Another child, a different day, also incredibly hungry and cranky. They are playing in a sports tournament shortly and I am just about to leave so I can go watch them play when they ring me to say that they are starving hungry and I must bring a big sandwich with me, immediately. It does not matter that they ate well at lunch or that they are going to be playing rugby for the next hour and a sandwich may not be the best idea. It’s almost 4pm, no—they didn’t bring a snack to eat before the game, the clock is ticking and the conversation is getting heated. There is no point in trying to win this battle and for the second time this week, I have to very quickly make something that will fight hunger fast.

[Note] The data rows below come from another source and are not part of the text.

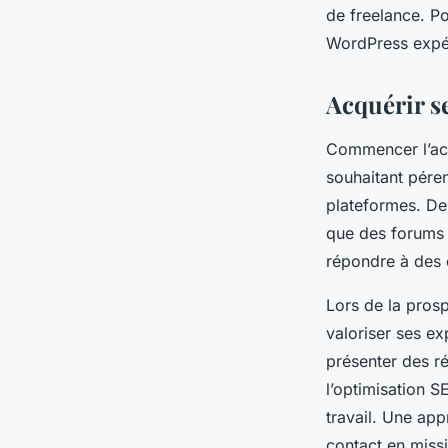
de freelance. P
WordPress expéri
Acquérir se
Commencer l’acq
souhaitant péren
plateformes. Des
que des forums 
répondre à des 
Lors de la prosp
valoriser ses ex
présenter des ré
l’optimisation S
travail. Une ap
contact en missi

Without having any time to spare on either day, I resorted to making the quickest snack I could think of—a smoothie. For the child who was starving after training, some carbs with a bit of protein in the form of a Peanut butter & banana smoothie made a good recovery drink and bought me some time before making dinner. For the one about to play sport, it had to be a Berry banana smoothie, which was digested easily so it didn’t reappear on the rugby pitch after a hard tackle. This doesn’t mean that when I presented the freshly made smoothie, I wasn’t greeted with a ‘So you didn’t bring me a sandwich?!!’ But the silent bear hug I received after it was consumed was priceless. And although like the weather, the brightness of a child’s mood may not last forever, at least the right smoothie can help to temporarily win the hunger games.